Liftoff of the femoral condyles from the tibial bearing has been shown in vivo through fluoroscopic studies. One experimental study has investigated the effect of liftoff on the wear performance of fixed and mobile total knee replacements, examining inserts with similar contact geometry.15 Condylar liftoff was achieved in the study by application of a rotation moment to the abduction-adduction axis to create 1 mm of lateral condyle liftoff during each gait cycle. A significant increase in wear rate was measured for fixed and mobile bearings, and it was notable that the reduced wear rates observed in the mobile knees compared with the fixed knees under standard gait conditions were not seen under liftoff. There was no significant difference between the wear rates of the bearings under liftoff conditions. The uneven loading of the insert during liftoff caused a medial-lateral shift, increasing the cross shear on the medial condyle and increasing the wear. This study showed liftoff to have a significant impact on the wear rate of the bearing; however, this test had liftoff during every cycle and the clinical translation of this research would depend on the frequency of liftoff in vivo.

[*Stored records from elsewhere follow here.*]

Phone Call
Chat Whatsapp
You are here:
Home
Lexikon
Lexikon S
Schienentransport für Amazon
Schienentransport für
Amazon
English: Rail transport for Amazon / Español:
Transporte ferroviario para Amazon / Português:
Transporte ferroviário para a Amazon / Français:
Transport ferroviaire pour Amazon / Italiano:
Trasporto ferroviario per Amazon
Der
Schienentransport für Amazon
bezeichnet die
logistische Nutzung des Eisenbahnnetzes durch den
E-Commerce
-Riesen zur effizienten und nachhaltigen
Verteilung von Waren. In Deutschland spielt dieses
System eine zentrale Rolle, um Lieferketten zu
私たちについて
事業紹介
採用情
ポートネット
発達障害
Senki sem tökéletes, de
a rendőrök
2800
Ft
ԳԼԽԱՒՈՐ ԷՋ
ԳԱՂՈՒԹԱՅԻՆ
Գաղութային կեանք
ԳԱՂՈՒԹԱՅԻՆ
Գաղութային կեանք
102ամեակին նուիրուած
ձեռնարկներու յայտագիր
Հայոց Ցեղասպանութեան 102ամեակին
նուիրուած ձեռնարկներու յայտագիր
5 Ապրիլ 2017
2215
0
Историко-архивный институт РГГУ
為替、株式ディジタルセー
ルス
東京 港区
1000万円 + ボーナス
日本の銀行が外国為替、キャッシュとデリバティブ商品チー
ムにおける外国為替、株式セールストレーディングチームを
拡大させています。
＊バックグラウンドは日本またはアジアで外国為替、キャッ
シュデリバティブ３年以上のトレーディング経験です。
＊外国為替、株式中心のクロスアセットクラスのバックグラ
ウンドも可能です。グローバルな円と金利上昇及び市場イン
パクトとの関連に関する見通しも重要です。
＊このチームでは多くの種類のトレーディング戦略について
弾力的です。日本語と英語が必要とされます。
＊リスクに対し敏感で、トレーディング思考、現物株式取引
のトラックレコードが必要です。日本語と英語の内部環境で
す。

Influence of Bearing Design on In Vitro Wear Performance of Knee Replacements
Comparison of Mobile and Fixed Bearings
Fixed-bearing knees have an UHMWPE insert that clips or pushes into the tibial tray. Because the insert is fixed, it cannot move relative to the tibial tray and therefore all motion occurs on the superior surface of the insert at the articulation with the femoral bearing (Fig. 18-2A). Two types of mobile bearings exist: (1) those that allow anterior-posterior translation and internal-external rotation of the UHMWPE insert with respect to the tibial tray; and (2) rotating platform bearings, which permit rotation only at the insert–tibial tray interface. The rotating platform mobile bearing translates a complex input motion into simple uniaxial motions by decoupling the motion; linear motion parallel to the flexion-extension axis occurs on the superior surface and unidirectional rotational motion occurs on the inferior surface of the UHMWPE insert28 (see Fig. 18-2B).